H&R Cincy Properties, LLC, Harjinder Sandhu, Nancy Asha, Hisham Asha, Dina Towers Condominium Owners Association and Its Board of Trustees v. Marcus Fontain, Ramona Fontain, Cinvesco, LLC, Cinvexco, LLC, Dina Towers Association  
Case #C190584
Quote from Judge Crouse's Opinion:
The appeals before us stem from a dispute among condominium owners in Dina Towers, a 30-unit condominium building located in Hamilton County, Ohio. Collectively, plaintiffs H&R Cincy Properties, owned by Harjinder Sandhu, and Nancy Asha and Hisham Asha own ten condominium units (“condos”) and are members of the Dina Towers Condominium Owners Association (“DTCOA”). Defendants Marcus Fontain, Romona (a.k.a. “Norma”) Fontain, Cinvesco, L.L.C., and Cinvexco, L.L.C., own the other 20 condos. In a complaint filed in October 2017, plaintiffs alleged, inter alia, that defendants acted illegally to take control of the DTCOA, replace its board of trustees, steal the funds in its operating and reserve bank accounts, and obtain sole ownership of Dina Towers. According to the complaint, defendant Dina Towers Association (“DTA”) was formed by defendants to replace the DTCOA.

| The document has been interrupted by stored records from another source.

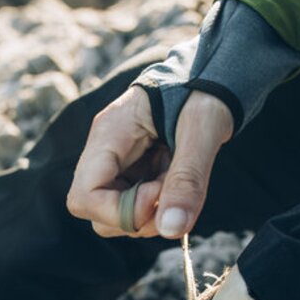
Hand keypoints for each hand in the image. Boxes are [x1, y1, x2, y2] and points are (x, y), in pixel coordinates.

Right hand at [66, 86, 233, 238]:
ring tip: (177, 181)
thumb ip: (187, 180)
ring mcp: (116, 166)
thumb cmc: (207, 88)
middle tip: (171, 191)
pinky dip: (158, 206)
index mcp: (108, 135)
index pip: (83, 197)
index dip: (119, 212)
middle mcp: (103, 154)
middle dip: (136, 217)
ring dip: (149, 214)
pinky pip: (133, 208)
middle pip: (95, 212)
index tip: (158, 194)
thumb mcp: (203, 129)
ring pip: (113, 216)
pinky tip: (176, 182)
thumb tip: (171, 230)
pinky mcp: (132, 174)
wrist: (216, 69)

Plaintiffs moved for the appointment of a receiver to take control of the DTCOA and manage the property during the litigation. On August 10, 2018, the trial court appointed Prodigy Properties as receiver. Shortly thereafter, on August 27, 2018, the parties entered into a settlement agreement. The parties agreed that defendant DTA would distribute $2,000 to the receiver as a startup fee and $11,000 to cover the receiver’s monthly fees and the wind-down fee. They agreed that the receivership would terminate on February 11, 2019. DTA was designated to pay the court costs.